Immer mehr wird das «Du» am Arbeitsplatz flächendeckend durch die Arbeitgeberinnen eingeführt. In diesem Zusammenhang stellt sich die Frage, ob das „Du“ bzw. die „Du-Kultur“ von den Arbeitnehmern abgelehnt werden kann bzw. darf.

 

Weisungsrecht des Arbeitgebers

Aus dem Unterordnungsverhältnis, das eines der Wesensmerkmale des Arbeitsvertrages ist, ergibt sich das Weisungsrecht des Arbeitgebers (Art. 321d Abs. 1 OR; und die Pflicht zur Befolgung von Weisungen). Weisungen dienen der Konkretisierung des Arbeitsverhältnisses und werden einseitig durch den Arbeitgeber erlassen. Sie müssen aber den Arbeitnehmern mitgeteilt werden, damit sie Geltung erlangen. Der Arbeitnehmer hat die allgemeinen Anordnungen der Arbeitgeberin und die ihm erteilten besonderen Weisungen nach Treu und Glauben zu befolgen. Allerdings ist hier zu beachten, dass Weisungen nicht willkürlich sein dürfen. Zudem hat ein Arbeitgebender die Arbeitnehmenden unter gleichen Umständen gleich zu behandeln.
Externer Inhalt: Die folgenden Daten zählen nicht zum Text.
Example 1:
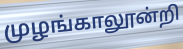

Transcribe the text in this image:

முழங்காலூன்றி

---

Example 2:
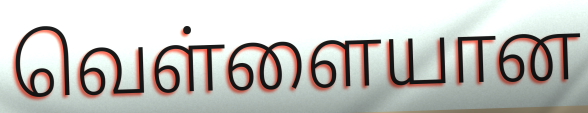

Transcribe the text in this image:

வெள்ளையான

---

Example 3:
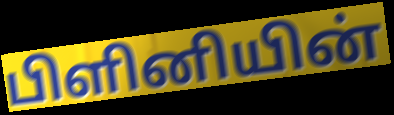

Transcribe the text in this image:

பிளினியின்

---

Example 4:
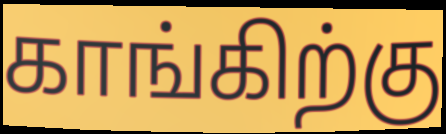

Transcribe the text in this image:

காங்கிற்கு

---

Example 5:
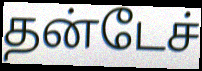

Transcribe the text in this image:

தன்டேச்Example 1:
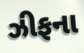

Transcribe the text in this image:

ઝીફના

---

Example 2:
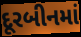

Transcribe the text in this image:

દૂરબીનમાં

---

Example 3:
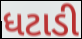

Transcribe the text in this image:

ધટાડી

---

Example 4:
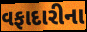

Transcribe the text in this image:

વફાદારીના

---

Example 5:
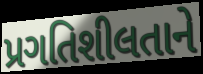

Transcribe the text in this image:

પ્રગતિશીલતાનેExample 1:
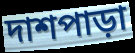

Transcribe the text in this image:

দাশপাড়া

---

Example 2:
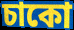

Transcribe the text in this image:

চাকো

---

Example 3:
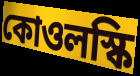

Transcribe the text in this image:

কোওলস্কি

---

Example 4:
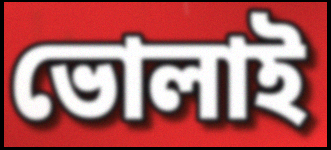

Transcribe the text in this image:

ভোলাই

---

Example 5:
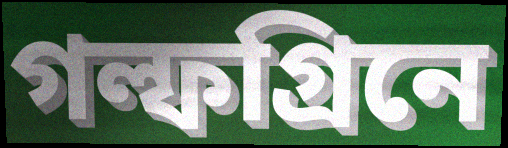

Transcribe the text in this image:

গল্ফগ্রিনে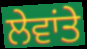
ਲੇਵਾਂਤੇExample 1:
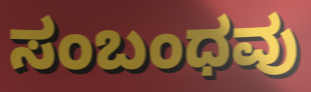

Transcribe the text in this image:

ಸಂಬಂಧವು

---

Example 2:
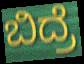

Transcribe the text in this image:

ಬಿದ್ರೆ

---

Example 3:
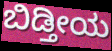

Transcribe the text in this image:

ಬಿಡ್ತೀಯ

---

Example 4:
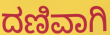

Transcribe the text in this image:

ದಣಿವಾಗಿ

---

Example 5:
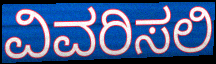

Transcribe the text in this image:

ವಿವರಿಸಲಿ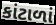
કાંટાળાં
Der Arbeitnehmer ist verpflichtet, den Weisungen des Arbeitgebers Folge zu leisten, soweit die ihm gemäss Treu und Glauben (Art. 321d Abs. 2) zugemutet werden kann. Weitere Schranken für die Befolgung von Weisungen bilden die Fürsorgepflicht des Arbeitgebers (Art. 328 OR) sowie der Persönlichkeitsschutz des Arbeitnehmers.
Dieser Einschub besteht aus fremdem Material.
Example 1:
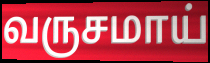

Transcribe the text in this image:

வருசமாய்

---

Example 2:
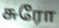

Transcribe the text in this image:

சுரோ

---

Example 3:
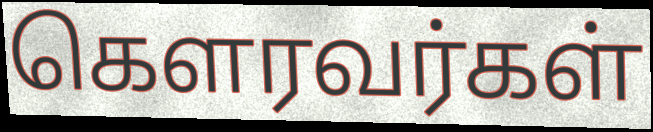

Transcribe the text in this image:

கௌரவர்கள்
Weisungen betreffend der Arbeitsausführung müssen zumutbar sein. Weisungen betreffend das Verhalten müssen einen Zusammenhang zum Arbeitsverhältnis aufweisen (z.B. Kleidervorschriften etc., siehe hierzu etwa den Beitrag zu den Tattoos am Arbeitsplatz). Weisungen sind auf das betrieblich Notwendige zu beschränken. Widerrechtliche oder schikanöse Weisungen oder unzulässige Weisungen müssen von einem Arbeitnehmer nicht befolgt werden. Eine solche Nichtbefolgung von unzulässigen Weisungen darf auch keine rechtlichen Konsequenzen nach sich ziehen.
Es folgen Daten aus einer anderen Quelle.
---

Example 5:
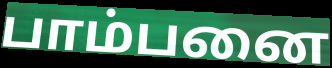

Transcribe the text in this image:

பாம்பனை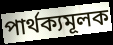
পার্থক্যমূলক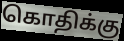
கொதிக்கு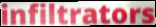
infiltratorsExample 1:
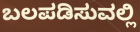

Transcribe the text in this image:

ಬಲಪಡಿಸುವಲ್ಲಿ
Schranken für das Weisungsrecht ergeben somit insbesondere aus dem Folgenden:

  • Übergeordnete Bestimmungen: Weisungen dürfen nicht gegen zwingendes Recht sowie die unabdingbaren Bestimmungen von Gesamtarbeitsverträgen und von Betriebsordnungen verstossen.
  • Persönlichkeitsrechte: Weisungen haben die Persönlichkeit des Arbeitnehmers zu respektieren. Aus diesem Grund dürfen sie nicht unzumutbar, schikanös oder unnötig belastend sein.
  • Gleichbehandlung: im Rahmen der Weisungen bedürfen Ungleichbehandlungen eines sachlichen Grundes.
  • Arbeitsvertrag: Vereinbarungen im Arbeitsvertrag gehen dem Weisungsrecht vor. Weisungen können daher den Arbeitsvertrag nicht einseitig abändern.
  • Verfassungsmässige Rechte: Weisungen dürfen nur unter besonderen Umständen in verfassungsmässige Rechte eingreifen.

 

Einführung der „Du-Kultur“

Will eine Arbeitgeberin die „Du-Kultur“ im ganzen Unternehmen als Standard einführen, so kann sie dies gestützt auf das Weisungsrecht tun. Gerichtliche Beurteilungen zur Frage sind soweit ersichtlich noch keine ergangen.

Die persönliche Anrede am Arbeitsplatz fällt in den Schutzbereich des Persönlichkeitsschutzes der Arbeitnehmer. Somit müssten sie sich das Duzen grundsätzlich nicht gefallen lassen. Allerdings kann dem Persönlichkeitsschutz das Interesse des Arbeitgebers gegenüberstehen, eine einheitliche Unternehmenskultur durchzusetzen. In diesen Fällen kann davon ausgegangen werden, dass bei der Ausübung des Weisungsrechts zur Einführung der «Du-Kultur» im Betreib das Interesse des Arbeitgebers überwiegt und somit juristisch gesehen kein übermässiger Eingriff in die Persönlichkeit der Arbeitnehmer vorliegt. Auch aufgrund der Tatsache, dass das «Du» auch im Geschäftsleben immer weiter Verbreitung findet, dürfte dazu führen, dass die wohl seltenen Fälle, wo aufgrund einer Einzelfallprüfung die Einführung der «Du-Kultur» abzulehnen wäre, immer seltener werden dürfen.

 

Ungefragtes Duzen

Ungefragtes Duzen zur Demonstration hierarchischen Struktur ist aber weiterhin unangebracht und somit in der Regel nicht gerechtfertigt.